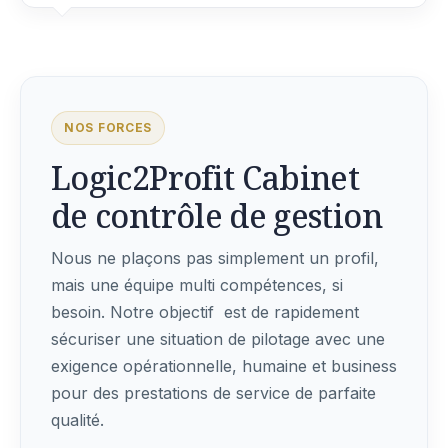
NOS FORCES
Logic2Profit Cabinet
de contrôle de gestion
Nous ne plaçons pas simplement un profil,
mais une équipe multi compétences, si
besoin. Notre objectif est de rapidement
sécuriser une situation de pilotage avec une
exigence opérationnelle, humaine et business
pour des prestations de service de parfaite
qualité.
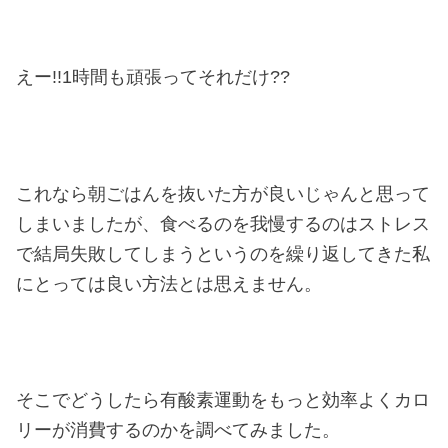
えー!!1時間も頑張ってそれだけ??
これなら朝ごはんを抜いた方が良いじゃんと思って
しまいましたが、食べるのを我慢するのはストレス
で結局失敗してしまうというのを繰り返してきた私
にとっては良い方法とは思えません。
そこでどうしたら有酸素運動をもっと効率よくカロ
リーが消費するのかを調べてみました。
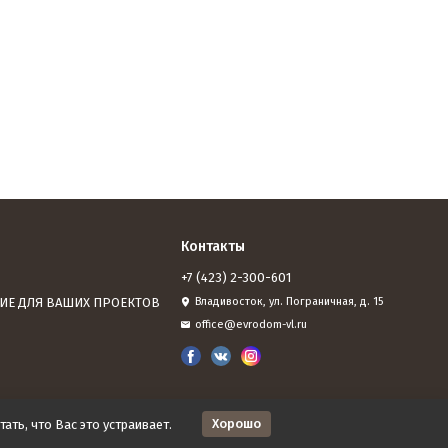
Контакты
+7 (423) 2-300-601
ИЕ ДЛЯ ВАШИХ ПРОЕКТОВ
Владивосток, ул. Пограничная, д. 15
office@evrodom-vl.ru
Хорошо
ать, что Вас это устраивает.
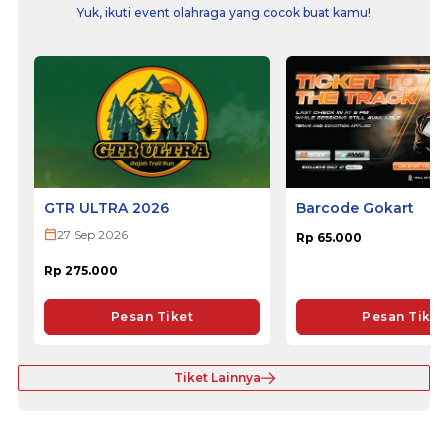
Yuk, ikuti event olahraga yang cocok buat kamu!
GTR ULTRA 2026
Barcode Gokart
27 Sep 2026
Rp 65.000
Rp 275.000
Pesan Tiket
Pesan Tiket
Tiket Lainnya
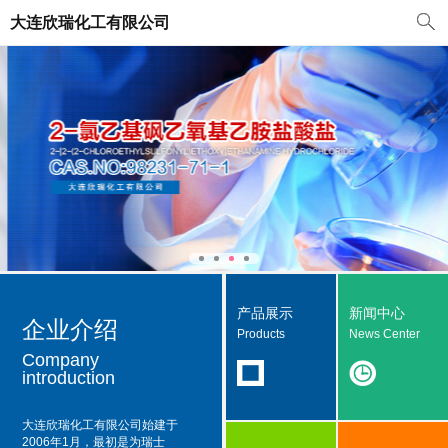
大连欣瑞化工有限公司
产品展示
新闻中心
企业介绍
Products
News Center
Company
introduction
大连欣瑞化工有限公司
始建于
2006年1月，最初是为瑞士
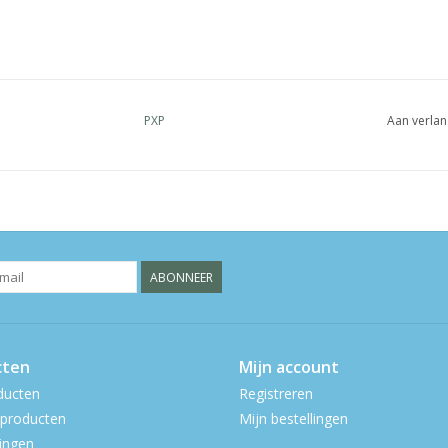
PXP
Aan verlan
ABONNEER
cten
Mijn account
ducten
Registreren
producten
Mijn bestellingen
ingen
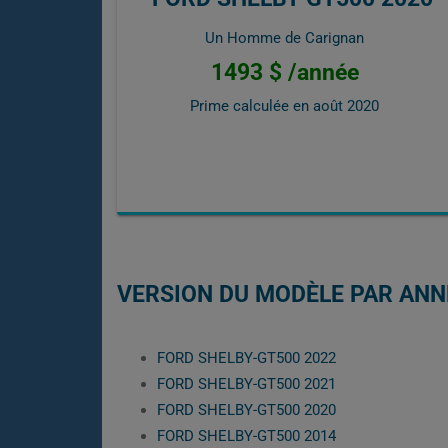
Un Homme de Carignan
1493 $ /année
Prime calculée en
août 2020
VERSION DU MODÈLE PAR ANN
FORD SHELBY-GT500 2022
FORD SHELBY-GT500 2021
FORD SHELBY-GT500 2020
FORD SHELBY-GT500 2014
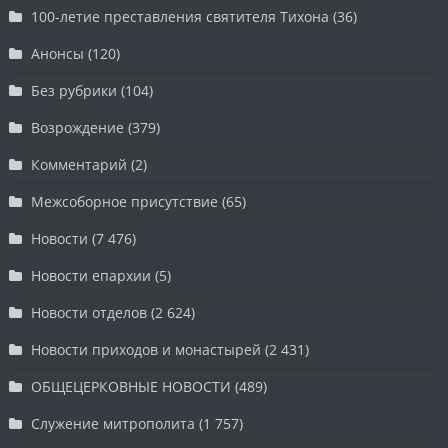
100-летие преставления святителя Тихона
(36)
Анонсы
(120)
Без рубрики
(104)
Возрождение
(379)
Комментарий
(2)
Межсоборное присутствие
(65)
Новости
(7 476)
Новости епархии
(5)
Новости отделов
(2 624)
Новости приходов и монастырей
(2 431)
ОБЩЕЦЕРКОВНЫЕ НОВОСТИ
(489)
Служение митрополита
(1 757)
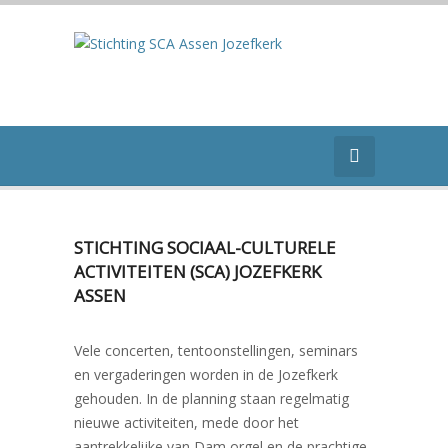
STICHTING SOCIAAL-CULTURELE
ACTIVITEITEN (SCA) JOZEFKERK
ASSEN
Vele concerten, tentoonstellingen, seminars
en vergaderingen worden in de Jozefkerk
gehouden. In de planning staan regelmatig
nieuwe activiteiten, mede door het
aantrekkelijke van Dam orgel en de prachtige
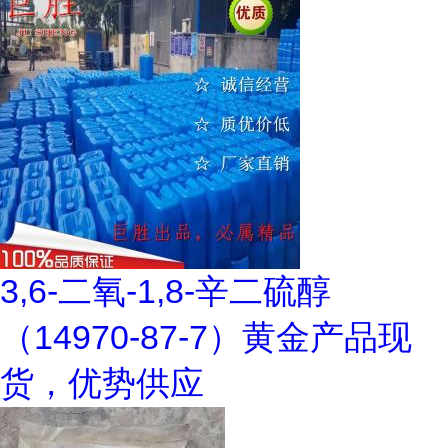
3,6-二氧-1,8-辛二硫醇
（14970-87-7）黄金产品现
货，优势供应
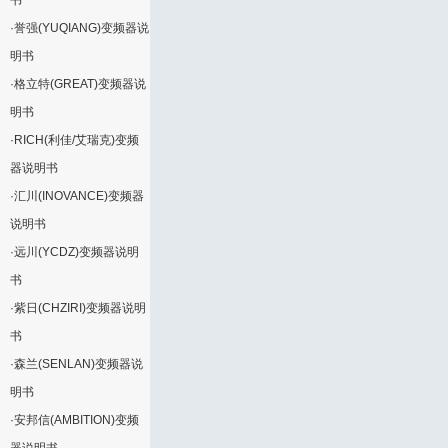
书
·
誉强(YUQIANG)变频器说
明书
·
格立特(GREAT)变频器说
明书
·
RICH(利佳/艾瑞克)变频
器说明书
·
汇川(INOVANCE)变频器
说明书
·
远川(YCDZ)变频器说明
书
·
紫日(CHZIRI)变频器说明
书
·
森兰(SENLAN)变频器说
明书
·
安邦信(AMBITION)变频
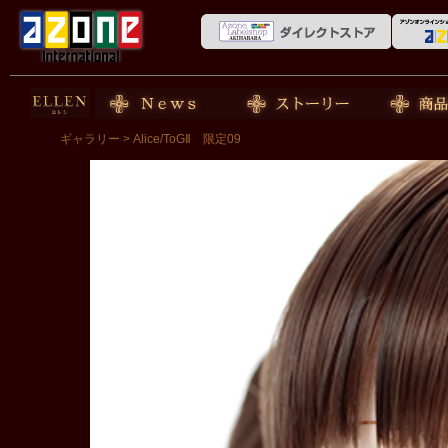
50cm doll
News
ストーリー
商品紹介
ギャラリー
> Alice/ToGⅡ 限定09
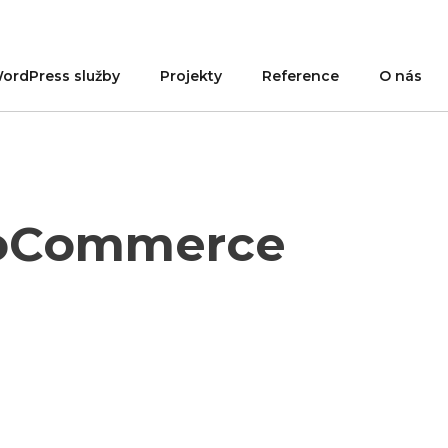
ordPress služby
Projekty
Reference
O nás
ooCommerce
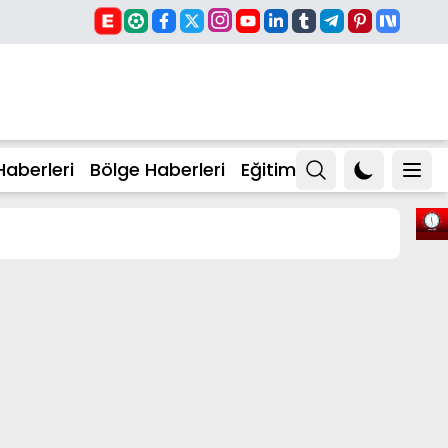
Haberleri
Bölge Haberleri
Eğitim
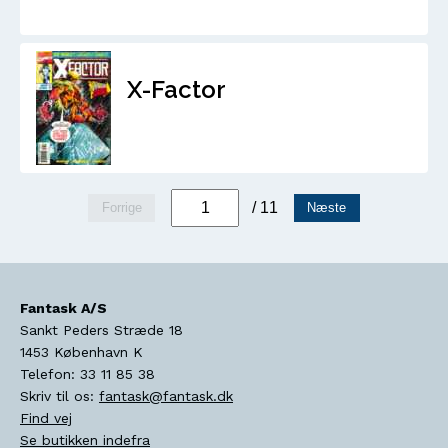
X-Factor
/ 11
Forrige
Næste
Fantask A/S
Sankt Peders Stræde 18
1453
København K
Telefon:
33 11 85 38
Skriv til os:
fantask@fantask.dk
Find vej
Se butikken indefra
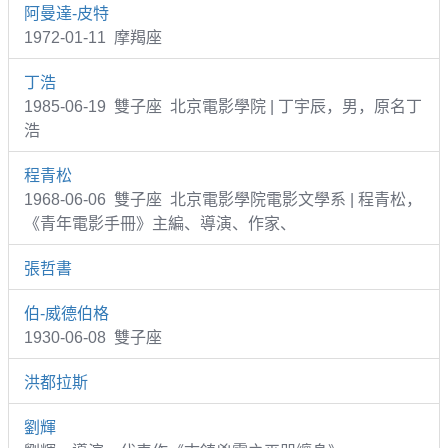
阿曼達-皮特
1972-01-11 摩羯座
丁浩
1985-06-19 雙子座 北京電影學院 | 丁宇辰，男，原名丁
浩
程青松
1968-06-06 雙子座 北京電影學院電影文學系 | 程青松，
《青年電影手冊》主編、導演、作家、
張哲書
伯-威德伯格
1930-06-08 雙子座
洪都拉斯
劉輝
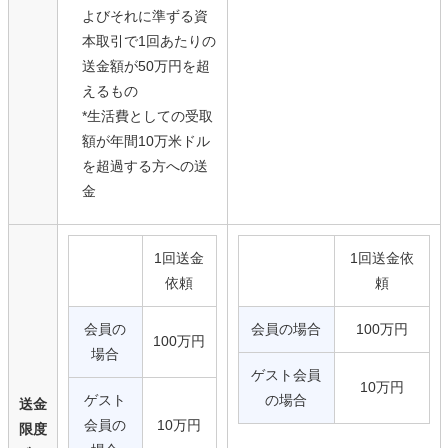
よびそれに準ずる資
本取引で1回あたりの
送金額が50万円を超
えるもの
*生活費としての受取
額が年間10万米ドル
を超過する方への送
金
1回送金
1回送金依
依頼
頼
会員の
会員の場合
100万円
100万円
場合
ゲスト会員
10万円
ゲスト
の場合
送金
会員の
10万円
限度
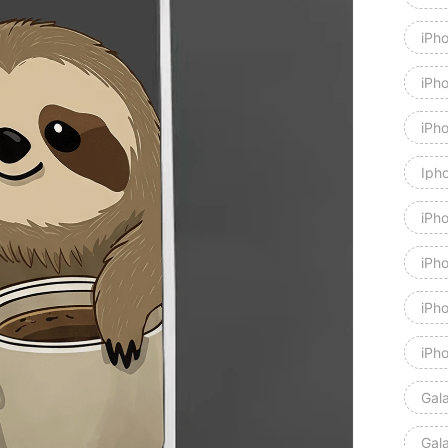
iPh
iPh
iPh
Iph
iPho
iPh
iPh
iPh
Gal
Gal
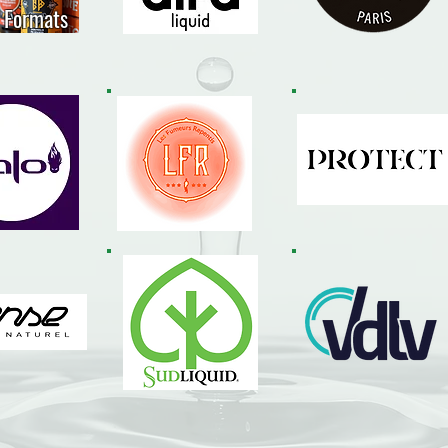
s Formats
◇ ◇ ◇ ◇ ◇ ◇ ◇
Copy out the text of the items above, word for word, starting at the very first line and ending at the line that contains "ать, что Вас это устраивает.", and leave the pictures out of your answer.

NOS FORCES
Logic2Profit Cabinet
de contrôle de gestion
Nous ne plaçons pas simplement un profil,
mais une équipe multi compétences, si
besoin. Notre objectif est de rapidement
sécuriser une situation de pilotage avec une
exigence opérationnelle, humaine et business
pour des prestations de service de parfaite
qualité.
えー!!1時間も頑張ってそれだけ??
これなら朝ごはんを抜いた方が良いじゃんと思って
しまいましたが、食べるのを我慢するのはストレス
で結局失敗してしまうというのを繰り返してきた私
にとっては良い方法とは思えません。
そこでどうしたら有酸素運動をもっと効率よくカロ
リーが消費するのかを調べてみました。
Контакты
+7 (423) 2-300-601
ИЕ ДЛЯ ВАШИХ ПРОЕКТОВ
Владивосток, ул. Пограничная, д. 15
office@evrodom-vl.ru
Хорошо
ать, что Вас это устраивает.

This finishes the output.